Monday, July 04, 2011

Displaying Old Glory on the Fourth

I posted this on the Fourth last year. Since the sentiments in it are still mine -- what the heck? I'll post it again!

I took this picture of our front porch this morning. (If you click twice to enlarge you can glimpse at the far right the tail fins of the 57 Imperial.)

I always display flags on occasions like this one, but I have mixed feelings about it.

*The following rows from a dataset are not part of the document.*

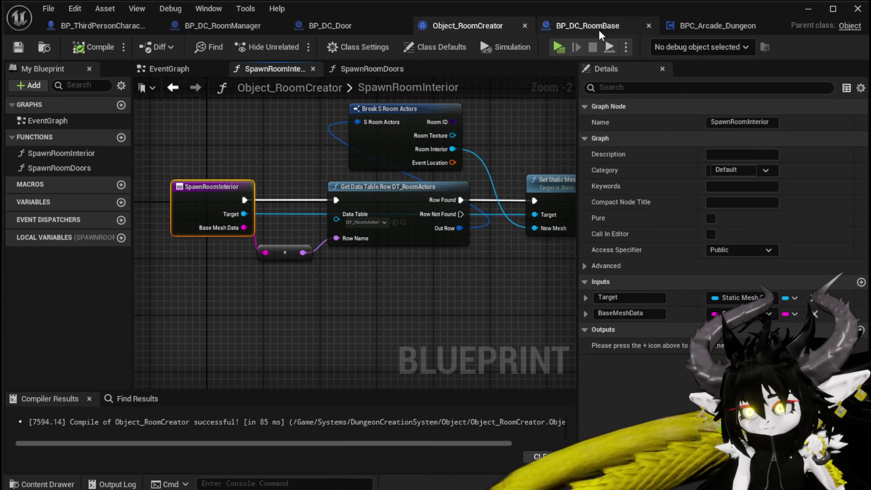
Step: Locate the Spawn Doors node in BP_DC_RoomBase's EventGraph
{"action": "left_click", "coordinate": [599, 30]}
{"action": "mouse_move", "coordinate": [375, 174]}
{"action": "left_mouse_down"}
{"action": "mouse_move", "coordinate": [304, 146]}
{"action": "mouse_move", "coordinate": [290, 168]}
{"action": "mouse_move", "coordinate": [125, 162]}
{"action": "mouse_move", "coordinate": [287, 152]}
{"action": "left_mouse_up"}
{"action": "scroll", "coordinate": [304, 146], "scroll_direction": "up", "scroll_amount": 2}
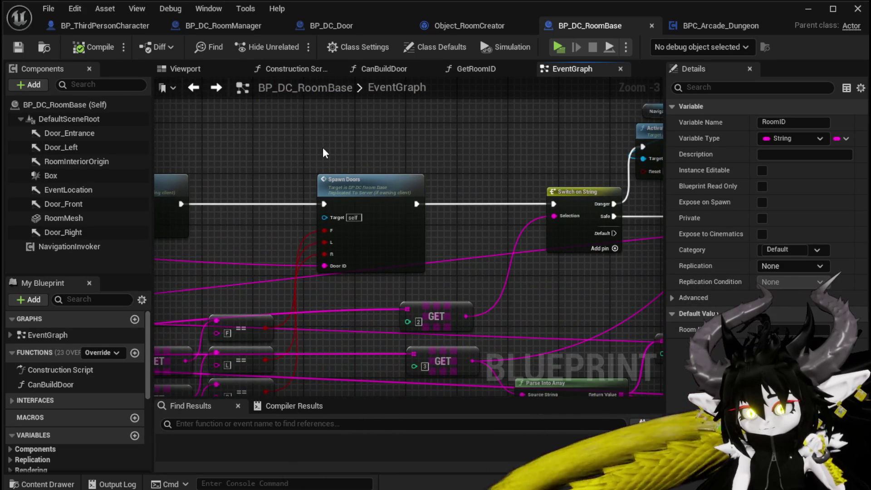
{"action": "scroll", "coordinate": [323, 148], "scroll_direction": "down", "scroll_amount": 2}
{"action": "left_click", "coordinate": [323, 149]}
{"action": "scroll", "coordinate": [300, 130], "scroll_direction": "up", "scroll_amount": 3}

If you look up the rules for flag etiquette - actually, they seem to be a lot more than mere etiquette - they seem pretty weird. It must never touch the ground. If has to be lowered by sunset, unless an artificial light is shining one it. It must be disposed of properly. Here's the oddest one: If flown with another flag (including my favorite, the Gadsden standard, and yes I often display it as well) - which side must the Stars and Stripes be on? Old Glory must be on "the flag's own right." What? You mean, like the flag has a face and eyeballs? Yes, that's right. (In case you need to know, the flag's right is the viewer's left.) The flag is being treated as if it were a living thing - and in fact there are official statements of the relevant rules that say exactly that, in those very words.

It's as if it were a mystic symbol sacred to the religion of state-worship.

I display the flag because red, white, and blue are such cheery colors. And because it makes my house look a little like the Auvers town hall on Bastille Day, in van Gogh's wonderful painting (click to enlarge). Also, because to me it is a symbol of freedom, and not of any particular government.

2 comments:

Will S. said...

To us rest-of-the-world-ers, American flag etiquette is downright messed-up and crazy, and your comment "It's as if it were a mystic symbol sacred to the religion of state-worship" is spot-on. Why, here in Canada, we dip the colours, even till the flag touches the ground, on Remembrance Day, as a sign of respect for the fallen. And nobody here feels an absolute need to stand and salute a Canadian flag whenever they see one; in fact, only soldiers might do so, while on duty, as ceremony requires.

And the "Pledge of Allegiance" to "the flag", is absolutely an act of secular communal worship.

But, it makes sense, in that it goes with every other American radical discontinuity / break with tradition, from the republican form of government, to the whole "proposition nation" rather than an ethnic / religious nation-state, to inventing a new orthography for American English ("color" rather than "colour", "center" rather than "centre", etc.), etc. Why shouldn't America invent its own flag etiquette, rather than be bound by centuries-old, Old World vexillological protocols?